あなたがわたしにくれたもの
」のレビュー

あなたがわたしにくれたもの

岡藤真依

表紙に惹かれて

ネタバレ
2025年10月14日
このレビューはネタバレを含みます▼ 綴られるストーリーは少しだけイジワルでビターな味付けなのに、児童書の挿絵みたいな甘く優しい絵柄。このアンバランスさが何ともいえない魅力を放っています。ほぼ女性が失恋するお話でしたが変化球として、失恋後寂しくてワンナイトに挑むお話や、結婚がしたくて先の見えない関係を終わらせる(好きだけど振ってしまう)お話もありました。どれも表情やセリフがリアルで、少女漫画では描かれないであろう女性の本音の部分が垣間見えます。

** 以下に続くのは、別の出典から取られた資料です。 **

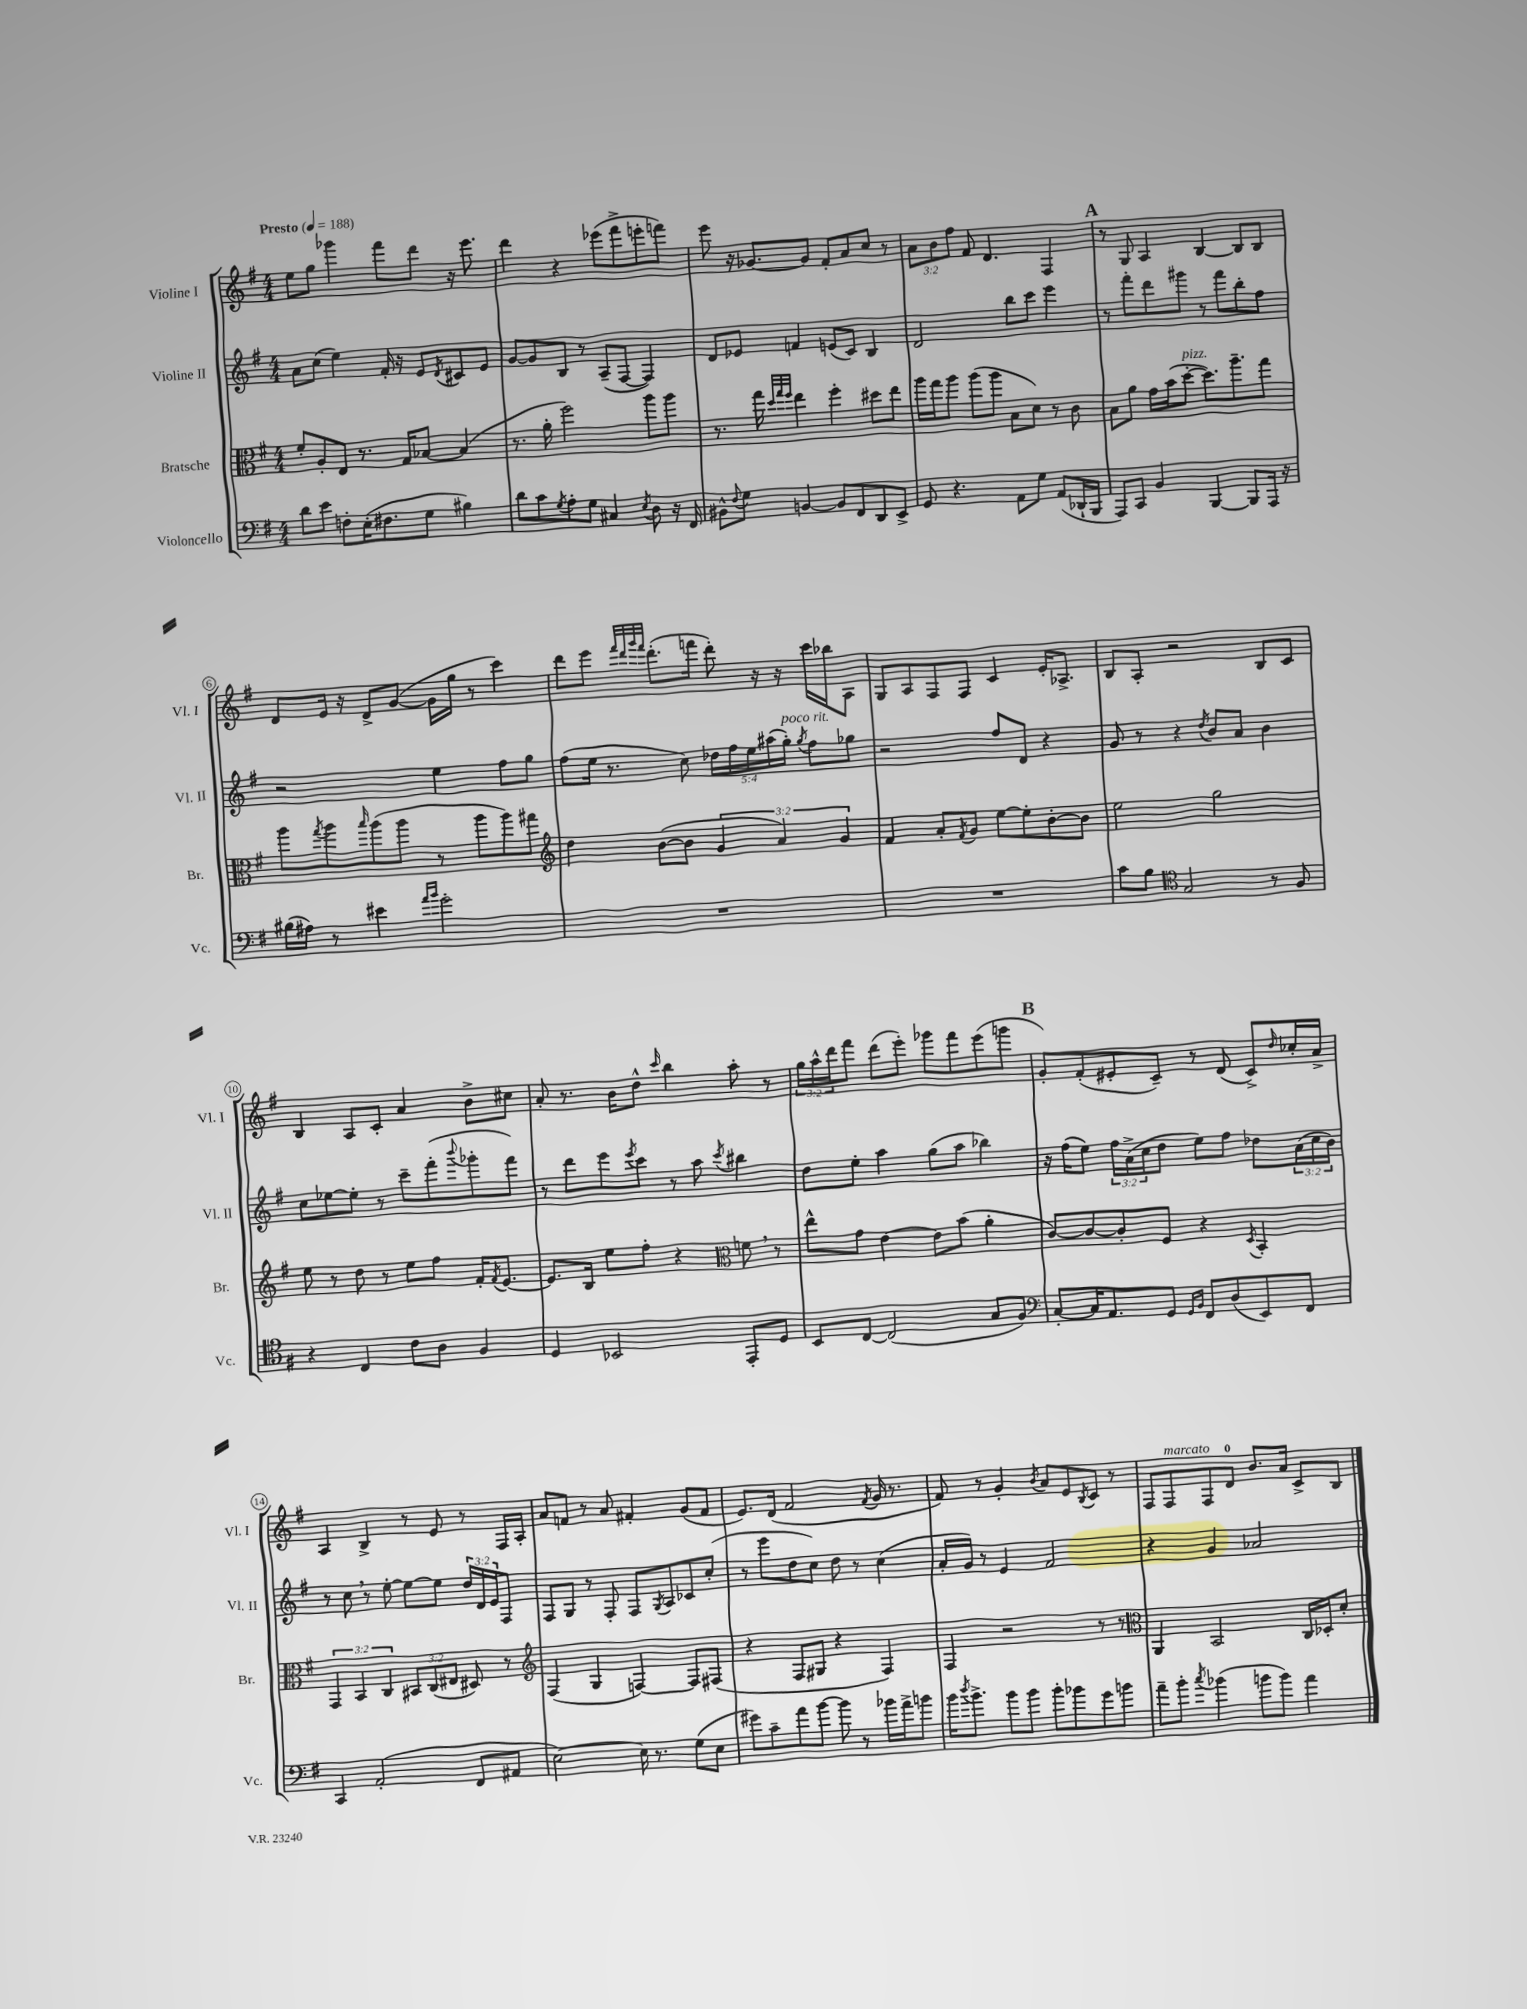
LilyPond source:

<<
\new StaffGroup <<
\new Staff = "s0" \with { instrumentName = "Violine I" shortInstrumentName = "Vl. I" } {
    \clef treble \key g \major \numericTimeSignature \time 4/4 \override Staff.TupletNumber.text = #tuplet-number::calc-fraction-text \tempo "Presto" 4 = 188
    e''8 g''8 ges'''4 fis'''8 d'''8 r16 e'''8. |
    d'''4 r4 ees'''8( fis'''8-> e'''8-. f'''8) |
    e'''8 r16 ges'8.~ ges'8 fis'8-. a'8 c''8 r8 |
    \tuplet 3/2 { a'8 b'8 fis''8 } fis'8 d'4. fis4 |
    \mark \markup { \bold "A" } r8 g8 a4 b4~ b8 b8 |
    d'8 e'16 r16 d'8-> g'8~( g'16 g''16 r8 c'''4) |
    d'''8 e'''8 \grace { fis'''32 d'''32 g'''32 fis'''32 } d'''8.-.( f'''16 d'''8-.) r16 r16 c'''16 bes''16 a8 |
    g8 a8 fis8 fis8 c'4 e'16-. aes8.-> |
    b8 a8-. r2 b8 c'8 |
    b4 a8 c'8-. a'4 b'8-> cis''8 |
    a'8-. r8. b'16 d''8-^ \grace { c'''16 } b''4 a''8-. r8 |
    \tuplet 3/2 { g''16 a''16-^ d'''16 } fis'''8 d'''8( e'''8-.) ges'''8 fis'''8 e'''8( g'''8 |
    \mark \markup { \bold "B" } g'8-.) fis'8-.( eis'8-. c'8--) r8 d'8( c'8->) \grace { d''16 } ces''16-. a'16-> |
    a4 b4-> r8 e'8 r8 fis16 a16-. |
    a'8 f'8 r8 a'8 fis'4-. g'8( fis'8 |
    e'8.) d'16( fis'2 \acciaccatura { fis'8 } g'16 r8. |
    fis'8) r8 g'4-. \acciaccatura { b'8 } a'8 e'8 \acciaccatura { b8 } c'8 r8 |
    fis8 fis8^\markup { \italic "marcato" } fis8 d'8-0 b'8. a'16 c'8-> b8 \bar "|." |
}
\new Staff = "s1" \with { instrumentName = "Violine II" shortInstrumentName = "Vl. II" } {
    \clef treble \key g \major \numericTimeSignature \time 4/4 \override Staff.TupletNumber.text = #tuplet-number::calc-fraction-text
    a'8 c''8( e''4) fis'16-. r16 e'8 \acciaccatura { d'8 } cis'8 e'8 |
    g'8~ g'8 b8 r8 a8--( fis8~ fis4) |
    d'8 ees'8 f'4 e'8( c'8) b4 |
    d'2 b''8 c'''8 e'''4 |
    \mark \markup { \bold "A" } r8 fis'''8-. d'''8 gis'''8 r8 fis'''8 b''8-. fis''8 |
    r2 e''4 fis''8 g''8 |
    fis''8( e''16 r8. c''8) \tuplet 5/4 { des''16 fis''16 e''16 ais''16( g''16-.^\markup { \italic "poco rit." }) } \acciaccatura { g''8 } fis''8 ges''8 |
    r2 fis''8 d'8 r4 |
    g'8 r8 r4 \acciaccatura { d''8 } b'8 a'8 b'4 |
    c''8 ees''8~ ees''8-. r8 c'''8-- fis'''8-.( \appoggiatura { b'''8 } ges'''8-. fis'''8) |
    r8 d'''8 e'''8 \acciaccatura { e'''8 } c'''8 r8 a''8 \acciaccatura { c'''8 } bis''4 |
    d''8 e''8-. a''4 g''8( a''8 bes''4) |
    \mark \markup { \bold "B" } r16 fis''16( e''8) \tuplet 3/2 { fis''16 a'16->( c''16 } d''8 e''8) fis''8 des''8 \tuplet 3/2 { a'16( c''16 b'16) } |
    r8 c''8 \breathe r8 e''8~-. e''8~ e''8 \tuplet 3/2 { d''16 d'16 e'16 } fis8 |
    fis8 g8 r8 fis8-. fis8 \acciaccatura { g8 } a8 ces'8 c''8-.( |
    r8 e'''8 d''8 c''8) d''8 r8 c''4( |
    a'16-. g'16) r8 e'4 fis'2 |
    r4 g'4 aes'2 \bar "|." |
}
\new Staff = "s2" \with { instrumentName = "Bratsche" shortInstrumentName = "Br." } {
    \clef alto \key g \major \numericTimeSignature \time 4/4 \override Staff.TupletNumber.text = #tuplet-number::calc-fraction-text
    fis'8-. a8-. e8 r8. g16 bes8~ bes4( |
    r8. a'16-. fis''2) a''8 a''8 |
    r8. g''16 \grace { d''32 g''32 fis''32 } e''4 fis''4-. dis''8 e''8 |
    a''16 g''16 a''8 a''8( a''8 b8 d'8) r8 c'8 |
    \mark \markup { \bold "A" } b8 a'8 g'16 b'16( d''8~-.^\markup { \italic "pizz." } d''8.) a''8.-- g''8 |
    a''8 \acciaccatura { g''8 } a''8 \grace { b''16 } a''8( a''8 r8 a''8 a''8) gis''8 |
    \clef treble d''4 b'8~( b'8 \tuplet 3/2 { g'4 a'4) g'4 } |
    fis'4 a'8-. \acciaccatura { fis'8 } g'8 e''8~ e''8-. b'8~-. b'8 |
    e''2 g''2 |
    e''8 r8 d''8 r8 e''8 fis''8 fis'16-. \acciaccatura { fis'8 } e'8.~ |
    e'8. b16 e''8 fis''8-. r4 \clef alto f'8 \breathe r8 |
    e''8-^ g'8 e'4~ e'8 b'8( a'4-. |
    \mark \markup { \bold "B" } c'8~) c'8~ c'8-. fis8 r4 \acciaccatura { d8 } b,4-. |
    \tuplet 3/2 { g,4 b,4 c4 } \tuplet 3/2 { bis,8 c8( eis8 } dis8) r8 |
    \clef treble fis4( g4 f4~) f8 fis8( |
    r4 fis8 gis8 r4 fis4) |
    fis4 r2 r8 r8 |
    \clef alto a,4 b,2 c16 des16-. d'8-. \bar "|." |
}
\new Staff = "s3" \with { instrumentName = "Violoncello" shortInstrumentName = "Vc." } {
    \clef bass \key g \major \numericTimeSignature \time 4/4
    d'8 e'8 f8-. e16-.( fis8. g8 bis4) |
    d'8 c'8 \acciaccatura { g8 } a8-. g8 cis4 \acciaccatura { e8 } d8 r16 fis,16 |
    bis,8-^ \appoggiatura { fis8 } g8 b,4~ b,8 fis,8 d,8 e,8-> |
    g,8 r4. a,8 g8 a,8( des,16-! b,,16 |
    \mark \markup { \bold "A" } a,,8) c,8 b,4 b,,4~ b,,8 a,,16 r16 |
    bis16( ais16) r8 eis'4 \grace { a'16 b'16 } g'2-. |
    R1 |
    R1 |
    c'8 b8 \clef tenor g2 r8 fis8 |
    r4 c4 c'8 a8 fis4 |
    d4 bes,2 e,8-. d8 |
    b,8 c8~ c2( g8 fis8) |
    \mark \markup { \bold "B" } \clef bass c8~-. c16 a,8. g,8 \grace { g,16 b,16 } fis,8 d8( e,8) fis,8 |
    c,4 a,2-.( fis,8 ais,8 |
    e2~) e16 r8. g8( e8 |
    gis'8) c'8-- a'8 b'8~ b'8 r8 bes'16 a'16-> b'8 |
    b'16 \acciaccatura { d''8 } b'8.-> b'8 b'8 b'8-. bes'8 g'8 b'8 |
    a'8-- b'8-. \acciaccatura { c''8 } bes'4( b'8 b'8) a'4 \bar "|." |
}
>>
>>
\layout { \context { \Score \override BarNumber.stencil = #(make-stencil-circler 0.1 0.3 ly:text-interface::print) } }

かくいう私は、リアルさを語れるほどの経験は無きに等しいのですが、恋愛と縁が無かった私でも、同じ女性として登場人物達に共振している自分を感じました。たぶんこの短編集は、ハピエンの物語の前日譚のようなお話で、主人公の彼女たちは、きっと幸せな未来を掴み取るだろうと思います。ちなみに、エピローグとして2話目の男性視点のお話も収録されています。この本に出てくる男性を見ていて思ったのですが、体は頑丈でも、心は繊細でガラスみたいだなと。その壊れやすい心をプライドという鎧で守っているのかな。